Deployments abstract away the low level details of managing Pods. Pods are tied to the lifetime of the node they are created on. When the node goes away so does the Pod. ReplicaSets can be used to ensure one or more replicas of a Pods are always running, even when nodes fail.
Deployments sit on top of ReplicaSets and add the ability to define how updates to Pods should be rolled out.
In this lab we will combine everything we learned about Pods and Services to breakup the monolith application into smaller Services.

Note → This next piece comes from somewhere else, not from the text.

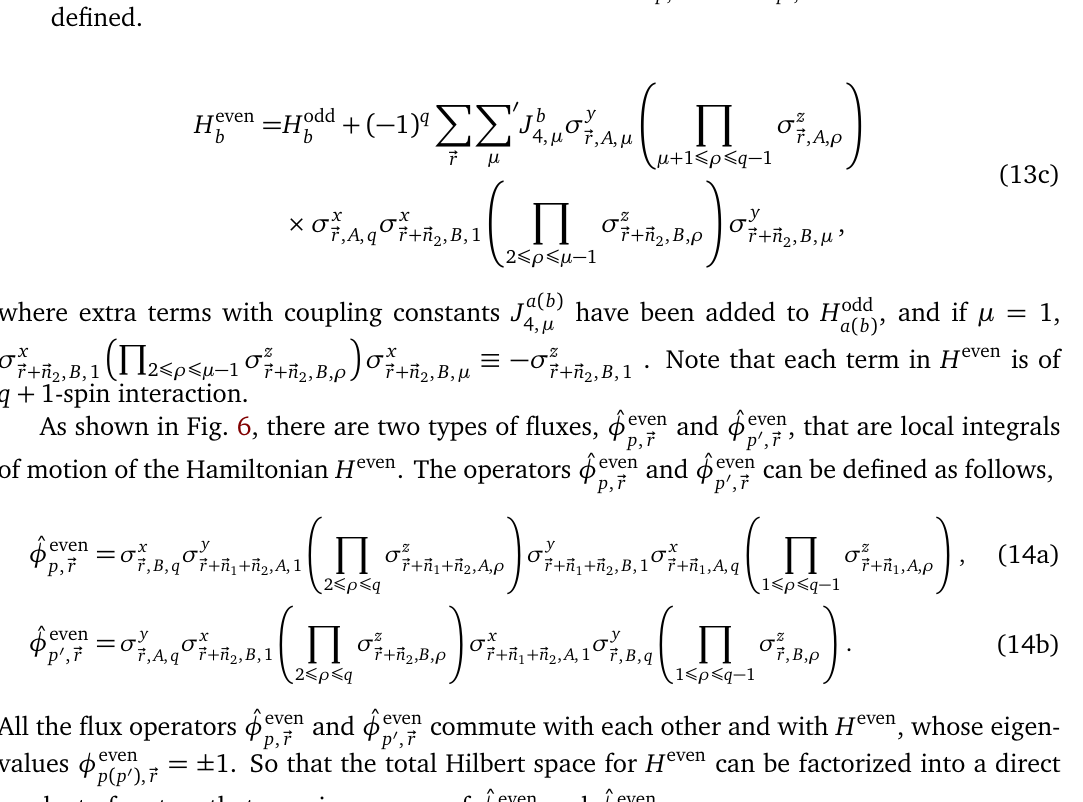
Figure 6: The plaquettes where the flux operators ˆ φ even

You will create 3 deployments, one for each service:
- frontend
- auth
- hello
You will also define internal services for the auth
and hello
deployments and an external service for the frontend
deployment.
kubectl create -f deployments/auth.yaml
kubectl describe deployments auth
kubectl create -f services/auth.yaml
kubectl create -f deployments/hello.yaml
kubectl describe deployments hello
kubectl create -f services/hello.yaml
kubectl create configmap nginx-frontend-conf --from-file=nginx/frontend.conf
kubectl create -f deployments/frontend.yaml
kubectl create -f services/frontend.yaml
Behind the scenes Deployments manage ReplicaSets. Each deployment is mapped to one active ReplicaSet. Use the kubectl get replicasets
command to view the current set of replicas.
kubectl get replicasets
ReplicaSets are scaled through the Deployment for each service and can be scaled independently. Use the kubectl scale
command to scale the hello deployment:
kubectl scale deployments hello --replicas=3
kubectl describe deployments hello
kubectl get pods
kubectl get replicasets
In this exercise you will scale the frontend
deployment using an existing deployment configuration file.
vim deployments/frontend.yaml
kubectl apply -f deployments/frontend.yaml
kubectl get services frontend
curl -k https://<EXTERNAL-IP>
Deployments are the preferred way to manage application deployments. You learned how to create, expose and scale deployments.